Las fuerzas de seguridad de Pakistán han acabado este lunes con el último foco de resistencia del comando talibán que llevó a cabo un asalto de casi 12 horas al mayor aeropuerto del país, según ha informado una fuente policial.

Un agente de la comisaría cercana al aeropuerto internacional de Karachi, en el sur, ha asegurado que ha sido abatido el último de los 13 atacantes que asaltaron el recinto y provocaron la muerte de otras 17 personas.

Fuentes policiales afirmaron cerca de las 9.30 hora local (4.30 GMT) que tres insurgentes estaban atrincherados en un hangar. Los otros diez integrantes del comando habían fallecido, tres de ellos al hacer estallar cargas explosivas.

Además de los diez atacantes murieron nueve miembros de la seguridad del aeropuerto, tres de las fuerzas de seguridad y cinco trabajadores. Al menos otras 23 personas resultaron heridas, cuatro de ellas de gravedad.

La acción armada fue perpetrada por hombres vestidos con uniformes falsosVarias columnas de humo eran visibles desde el exterior de las instalaciones, que fueron rodeadas por un amplio despliegue de fuerzas de seguridad y cerradas al tráfico aéreo, que fue desviado a aeropuertos como el de Nawabshah, en la misma provincia de Sindh. Los otros dos principales aeropuertos del país, en Islamabad y Lahore, fueron puestos en estado en máxima alerta.

La Policía asegura que los atacantes entraron hacia las 23.00 horas (19.00 GMT) en el recinto y, según medios locales, lo hicieron disfrazados con uniformes del cuerpo de seguridad aeroportuaria. Mostraron tarjetas de identidad falsas para acceder al aeropuerto, donde comenzaron a lanzar granadas y a disparar, tras lo que se inició un tiroteo, según el diario local Dawn.

Los pasajeros, a salvo

El primer ministro del país asiático, Nawaz Sharif, ordenó a los Rangers que garanticen la seguridad de los pasajeros y en el despliegue para rodear a los atacantes participaron miembros de este cuerpo paramilitar, del Ejército y de la Policía, entre otras fuerzas de seguridad.

Las fuerzas de seguridad permitieron la entrada de equipos de rescate para evacuar al personal que trabaja en las instalaciones y a los pasajeros a zonas seguras. A pesar de informaciones difundidas por medios locales, los asaltantes no llegaron a ocupar ninguna aeronave, aunque sí hubo disparos alrededor de los aparatos y el Ejército informó que todos los pasajeros habían sido desembarcados.

En el ataque sufrieron daños al menos tres aviones de las compañías PIA, AirBlue y de una aerolínea extranjera de mercancías.

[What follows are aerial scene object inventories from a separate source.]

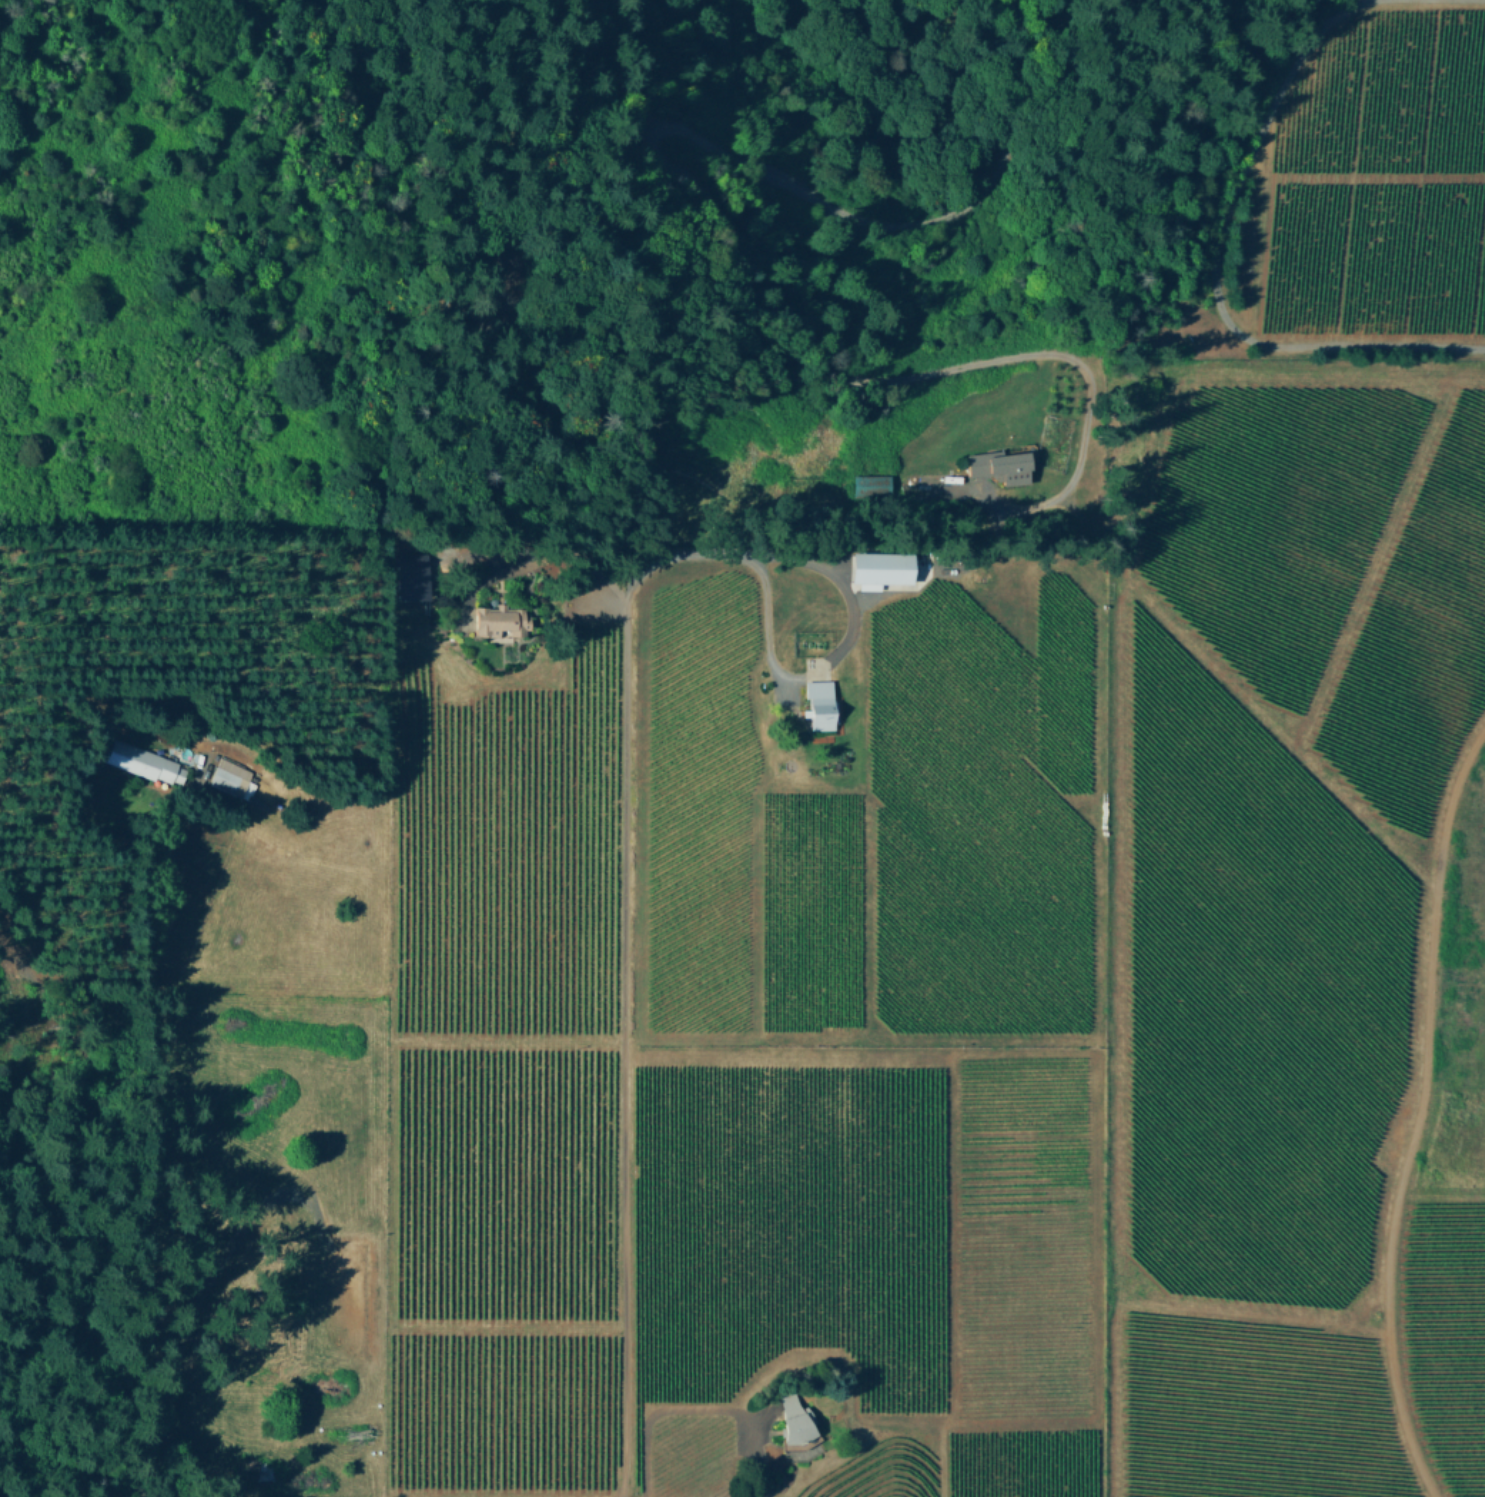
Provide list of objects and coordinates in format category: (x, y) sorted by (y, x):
road: (712, 215)
building: (999, 465)
building: (870, 484)
road: (851, 608)
building: (500, 620)
building: (820, 705)
building: (148, 761)
building: (232, 778)
road: (623, 971)
crop: (1449, 1212)
road: (148, 1246)
road: (702, 1410)
building: (795, 1418)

Fuentes oficiales citadas por el rotativo aseguraron que la acción armada se desarrolló en tres puntos distintos, incluida la pista del aeropuerto, y que había varios suicidas entre el grupo.

El ministro de Defensa paquistaní, Khawaja Asif, ordenó una investigación sobre el ataque.

Karachi es la ciudad más poblada de Pakistán, con cerca de 20 millones de habitantes, y la que mayor índice de muertes violentas registra en el país, debido al crimen organizado, la violencia sectaria y los grupos insurgentes. Este ataque a una instalación civil es una de las mayores acciones de los últimos años a cargo de la insurgencia, que hace tres años atacó una base aérea en Karachi en un asalto que duró 17 horas y dejó una veintena de muertos.